In addition to the MTS and BFT applications, our products and services can be used on a number of other applications including the following:

Homeland Security and Multi-National Applications – Our products and services can also be used to facilitate communications in the event that natural disasters or other situations, such as a terrorist attack, disable or limit existing terrestrial communications. For example, the Army National Guard has purchased our mobile data communication products to better prepare for and react to disaster recovery operations at the local, state and national levels. Through the U.S. Department of State, private security forces located in Iraq use our Quick Deploy Satellite System (or commonly known as “QDSS”), a portable briefcase communications platform utilizing components similar to those used in the MTS system. In addition, NATO has incorporated our geoOps™ into their multi-national satellite-based friendly force tracking system known as NATO IFTS. The geoOps™ software can be used to share, amongst friendly forces, near real-time operational data allowing the same view of unfolding operations or emergency scenarios.

Commercial Satellite-Based Mobile Data Applications – We believe that there may be opportunities to leverage our core strengths and expertise in satellite-based mobile tracking and messaging services into commercial market applications. We believe that fleet operators whose vehicles transport dangerous or hazardous materials, such as armaments, explosives, or flammable materials (e.g., oil or industrial chemicals) are ideal customers for our services. We will continue to market our solutions in a methodical way and target them to those potential customers whose needs would be well met by our technology offerings.

● ● ●

SET OF TASKS:
[a] Could you write out the applications text again from "Commercial Satellite-Based Mobile" up to and including "our technology offerings.", with "customers" replaced by "clients"?
[b] How would you render this sentence from the applications text in Spanish: "We will continue to market our solutions in a methodical way and target them to those potential customers whose needs would be well met by our technology offerings."

● ● ●

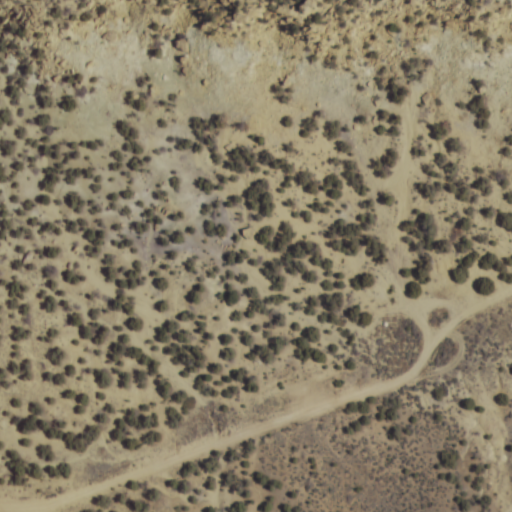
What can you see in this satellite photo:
road: (285, 423)
road: (24, 506)
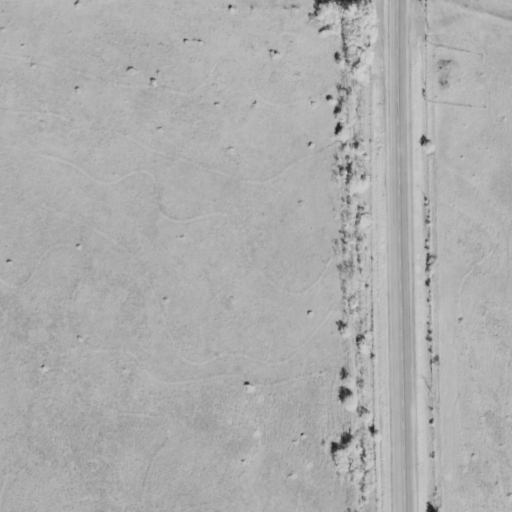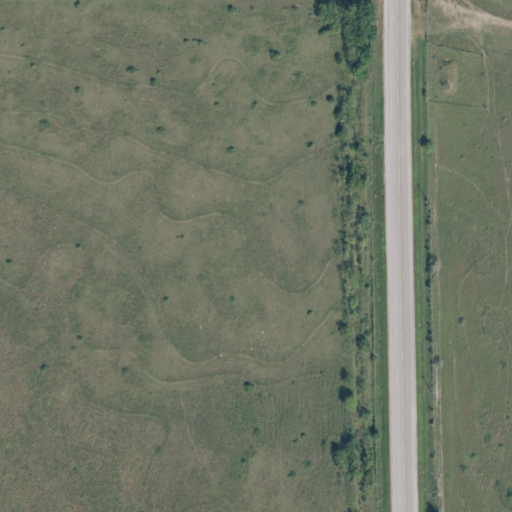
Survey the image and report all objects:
road: (474, 11)
road: (400, 256)
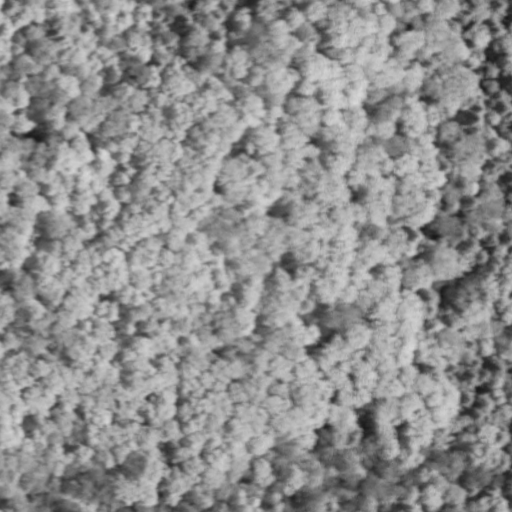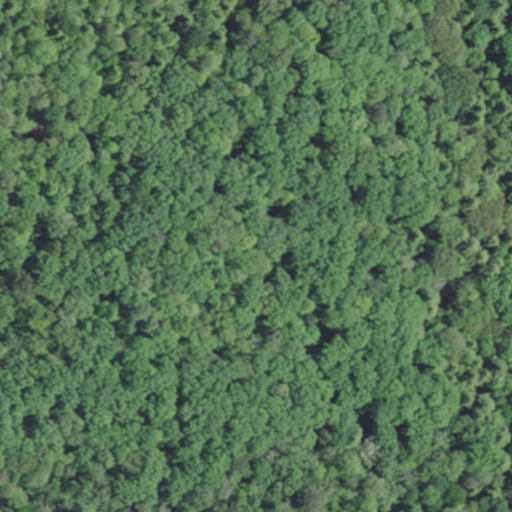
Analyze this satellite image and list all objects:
road: (290, 374)
road: (431, 413)
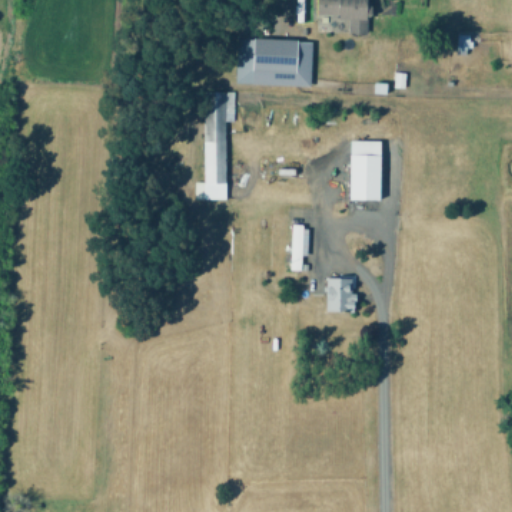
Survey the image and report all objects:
road: (303, 10)
building: (347, 11)
building: (344, 12)
building: (460, 41)
building: (461, 49)
building: (276, 53)
building: (271, 60)
building: (400, 82)
building: (382, 86)
building: (217, 135)
building: (212, 142)
building: (367, 167)
building: (362, 168)
building: (299, 243)
building: (296, 244)
road: (339, 248)
building: (337, 293)
building: (340, 294)
road: (388, 331)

● ● ●

OUTPUTS IN ORDER:
[a]
Commercial Satellite-Based Mobile Data Applications – We believe that there may be opportunities to leverage our core strengths and expertise in satellite-based mobile tracking and messaging services into commercial market applications. We believe that fleet operators whose vehicles transport dangerous or hazardous materials, such as armaments, explosives, or flammable materials (e.g., oil or industrial chemicals) are ideal clients for our services. We will continue to market our solutions in a methodical way and target them to those potential clients whose needs would be well met by our technology offerings.

[b] Seguiremos comercializando nuestras soluciones de manera metódica y dirigiéndolas a aquellos clientes potenciales cuyas necesidades quedarían bien cubiertas por nuestras ofertas tecnológicas.